FCC Chairman Unveils New Strategy to Cope with ‘Network Neutrality’

WASHINGTON, May 6, 2010 – FCC Chairman Julius Genachowski this morning announced his agency’s plan to take steps to deal with the issue of broadband regulation.

WASHINGTON, May 6, 2010 – FCC Chairman Julius Genachowski this morning announced his agency’s plan to take steps to deal with the issue of broadband regulation.

The agency made its announcement in the shadow of the recent court decision effectively neutering the FCC from governing the speed of data that flows through the Internet, also known as network neutrality.

That ruling determined that the FCC claimed too great an authority over the network neutrality issue.

However, the court left it open that the commission would be able to claim Title II authority if necessary, but this would limit some of the actions that the FCC seeks.  The other option would be to reclassify internet communications as a telecommunications service.

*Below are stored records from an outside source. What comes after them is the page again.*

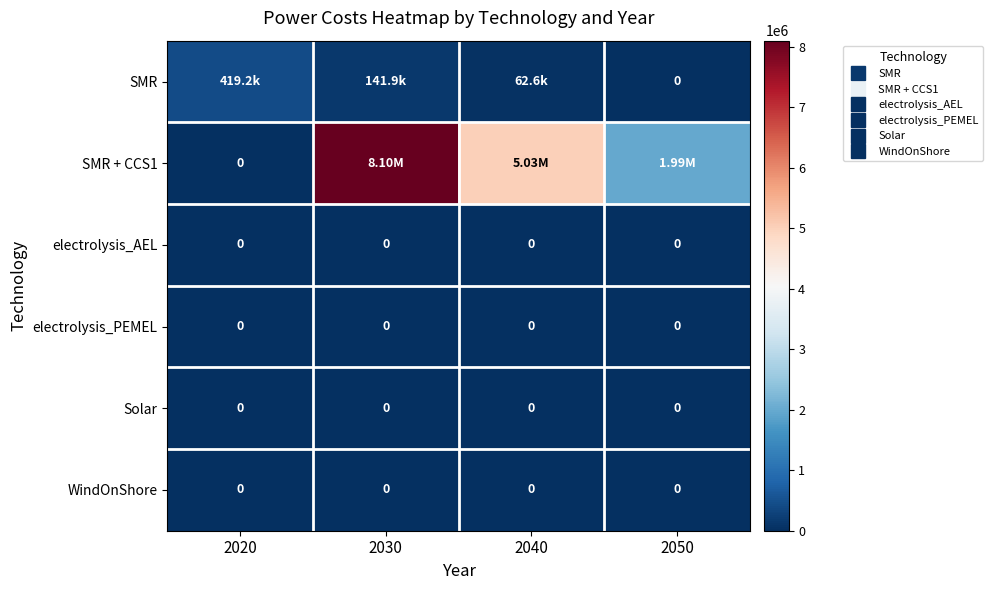

Rank the series by their maximum value, from highest to lowest.

SMR + CCS1, SMR, electrolysis_AEL, electrolysis_PEMEL, Solar, WindOnShore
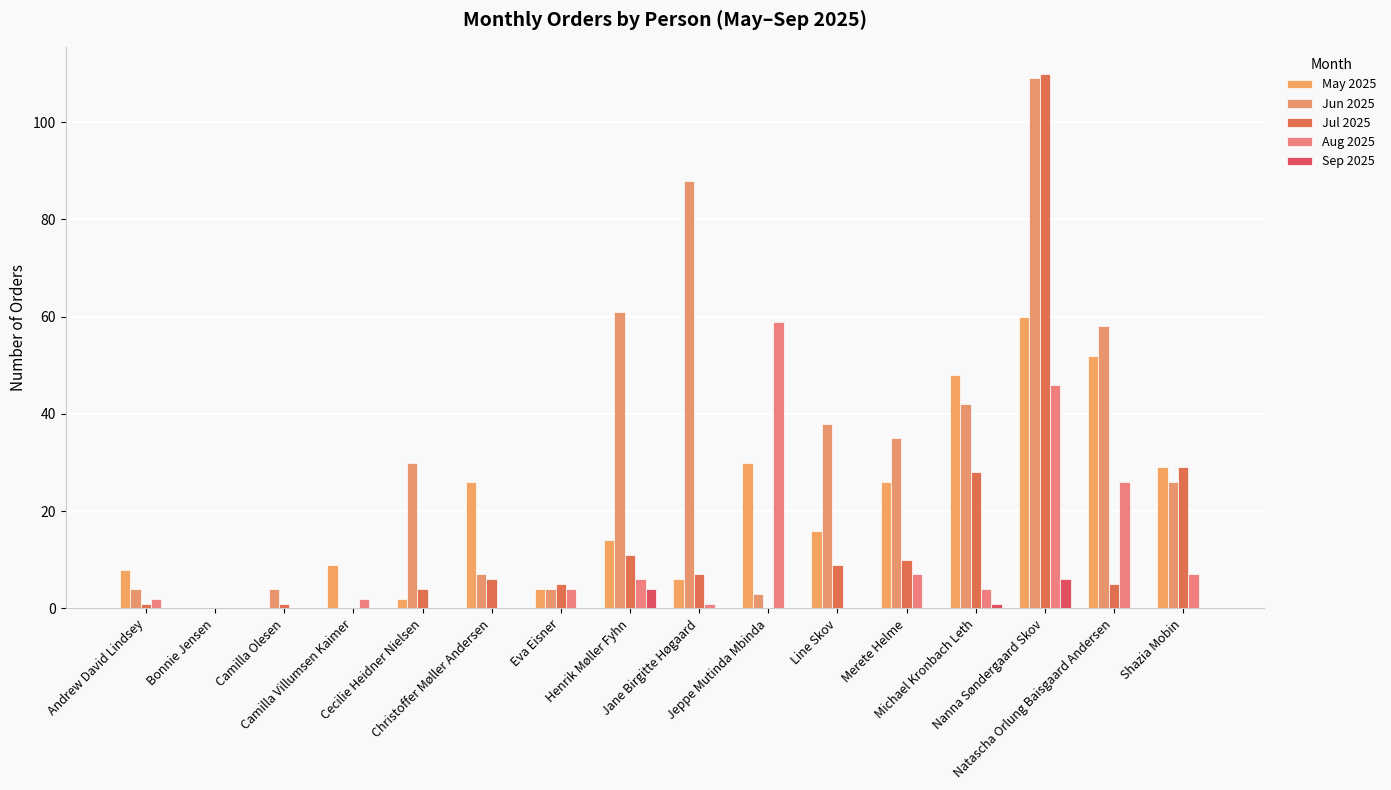

Count the number of data series in this chart.

5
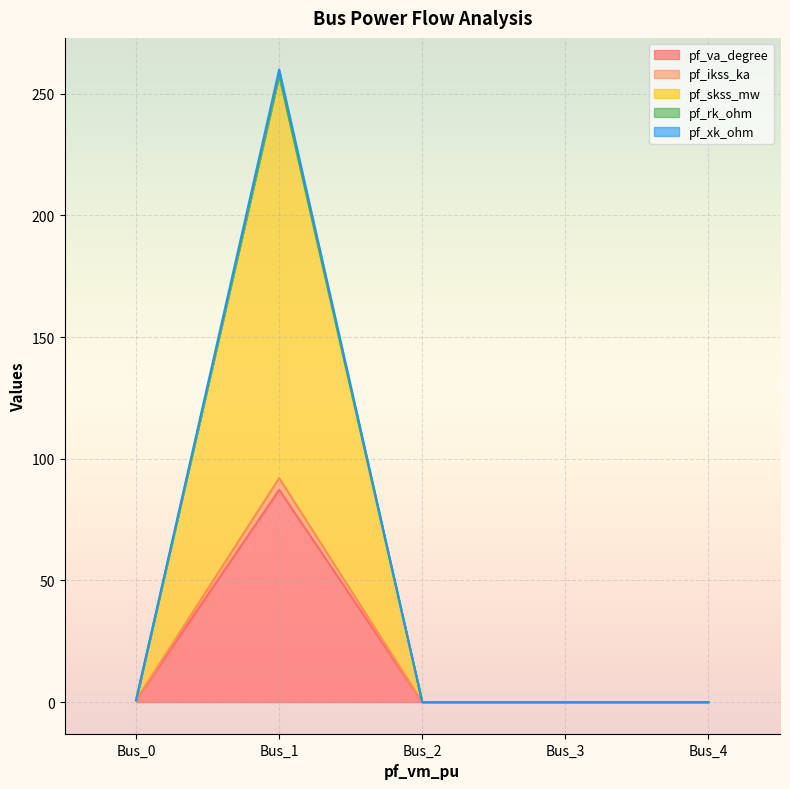

Is the value of pf_xk_ohm at Bus_2 greater than the value of pf_ikss_ka at Bus_2?

No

The agency concluded that reclassifying the service was a bad option: “While it would clarify the legal foundation for broadband policy, it would also subject the providers of broadband communications services to extensive regulations ill-suited to broadband.  Title II, for example, includes measures that, if implemented for broadband, would fail to reflect the long-standing bipartisan consensus that the Internet should remain unregulated and that broadband networks should have only those rules necessary to promote essential goals, such as protecting consumers and fair competition.”

“Title II” refers to the portions of the Communications Act under which telephone companies have traditionally been regulated. Increasingly, broadband services have been regulated under another portion of the act (Title I), and which allowed greater flexibilities for industry.

To achieve the goals set out by the National Broadband Plan released in March, the chairman announced a new “third way” that would recognize the transmission component of broadband access service — and only this component — as a telecommunications service.

Additionally, the FCC seeks to renounce application of many sections of the Communications Act that it sees as unnecessary and inappropriate for broadband access service.

And it wants to institute “meaningful boundaries to guard against regulatory overreach.”

“These specific regulations will most importantly allow the commission to achieve the goals set out in the national broadband plan for transforming universal service and bringing access to the disabled among other programs,” said Genachowski.

The agency reiterated that it plans to focus on the transmission and not the content. The industry generally agrees upon most of the provisions that would be applied under Title II  and sees the FCC as having the authority to enforce them under ancillary authority.

This approach is not a new concept. The FCC chairman argues that “Congress mandated that the FCC subject wireless communications to the same Title II provisions generally applicable to telecommunications services while also directing that the FCC consider forbearing from the application of many of these provisions to the wireless marketplace. The commission did significantly forbear, and the telecommunications industry has repeatedly and resoundingly lauded this approach as well-suited to an emerging technology and welcoming to investment and innovation. In short, the proposed approach is already tried and true.”

While this approach will allow for the FCC to continue its work without having to jump through numerous legal hoops, the commissioner does hint that Congress may need to act to solidify the commission’s authority.

“Should congressional leaders decide to take up legislation in the future to clarify the statute and the agency’s authority regarding broadband, the agency stands ready to be a resource to Congress as it considers any such legislative measures.  In the interim, however, this approach would ensure that key initiatives to address pressing national challenges can move forward,” said Genachowski.

The commission yesterday received letters of support from House Energy and Commerce Committee Chairman Henry Waxman and Senate Commerce, Science and Transportation Committee Chairman John Rockefeller:

They wrote: “We believe that it is essential for the commission to have oversight over these aspects of broadband policy, because they are vitally important to consumers and our growing digital economy.  For this reason, in the near term, we want the agency to use all of  its existing authority to protect consumers and pursue the broad objectives of  the National Broadband Plan.

In the long term, if there is a need to rewrite the law to provide consumers, the commission and industry with a new framework for telecommunications policy, we are committed as committee chairmen to doing so.”